HA! No! Not good looking! So basically they are admitting they are ugly… methinks I might have found PART of the source of their discontent with partner count.

Kittehserf
11 years ago

“@Kittehserf among the commenters here we could all run a pretty slick T-shirt business but nobody would get it but us.”

How about this for a design, then?

http://i.imgur.com/ZhpfmoB.jpg

Yeah, that “there’s still time” was just bizarre – and gross. I was making it pretty clear that children were NOT something I wanted, but what if I’d been infertile and wanted kids? How would that crap have sounded to someone who’d been on IVF, for instance?

Dvärghundspossen – oh goes, that whole Sex at Dawn. I’m glad I read Cliff’s post, just in case I was ever silly enough to read the book. I guess the clowns who wrote it don’t think asexuality is a thing, either.

So much of it comes down to “ur doin it rong”, doesn’t it? If you’re poly, you should be mono. If you’re mono, you should be poly. If you’re asexual you should be sexual. If you’re bisexual you should be hetero/homosexual.

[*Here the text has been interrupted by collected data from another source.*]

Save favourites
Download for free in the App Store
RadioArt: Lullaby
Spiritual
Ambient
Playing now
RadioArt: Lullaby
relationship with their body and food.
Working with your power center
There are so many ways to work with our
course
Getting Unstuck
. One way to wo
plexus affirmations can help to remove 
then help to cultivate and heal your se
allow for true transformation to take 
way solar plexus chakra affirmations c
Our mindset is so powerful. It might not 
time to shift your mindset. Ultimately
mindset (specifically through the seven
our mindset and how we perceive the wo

If you’re homosexual you should be heterosexual. If you’re heterosexual it goes back to poly or mono, you’re either doing it too much or not doing it enough, depending who’s trying to pick your life apart.

This is partly why I harp on how happy I am with the Mister: it’s outside the norm and I take some satisfaction in saying (well, typing) that here, throwing it at the MRA cretins who want to put everyone into their tiny pigeonholes and dictate how women in particular can live, and seem to think everyone’s as hateful and miserable as they are. I’d be much the same if anyone did the “you should be poly/kinky/whatever” line, too.

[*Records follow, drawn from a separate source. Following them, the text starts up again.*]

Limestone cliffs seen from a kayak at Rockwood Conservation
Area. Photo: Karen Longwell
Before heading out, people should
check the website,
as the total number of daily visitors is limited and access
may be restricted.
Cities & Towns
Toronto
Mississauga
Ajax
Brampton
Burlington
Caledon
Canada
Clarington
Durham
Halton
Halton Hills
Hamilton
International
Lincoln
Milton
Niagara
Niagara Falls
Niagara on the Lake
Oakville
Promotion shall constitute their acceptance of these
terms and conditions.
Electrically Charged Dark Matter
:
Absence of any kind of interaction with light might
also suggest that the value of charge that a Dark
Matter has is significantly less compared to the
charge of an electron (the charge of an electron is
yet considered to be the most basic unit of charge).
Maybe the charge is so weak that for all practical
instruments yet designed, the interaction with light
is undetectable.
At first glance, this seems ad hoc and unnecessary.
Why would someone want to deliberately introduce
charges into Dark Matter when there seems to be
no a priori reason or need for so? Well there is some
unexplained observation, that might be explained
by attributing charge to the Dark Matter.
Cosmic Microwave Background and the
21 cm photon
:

Gawd, I’m rambling, and it’s not even late here!

CassandraSays
CassandraSays
11 years ago

In my experience beauty and niceness have no relationship to each other at all, either positive or negative. You’ll never convince the Nice Guys of that though – trust me, I’ve tried.

WonderWoman
WonderWoman
11 years ago

LOL @ the cat. Cat Anger Consequence really IS a thing. All of us who have cats know this!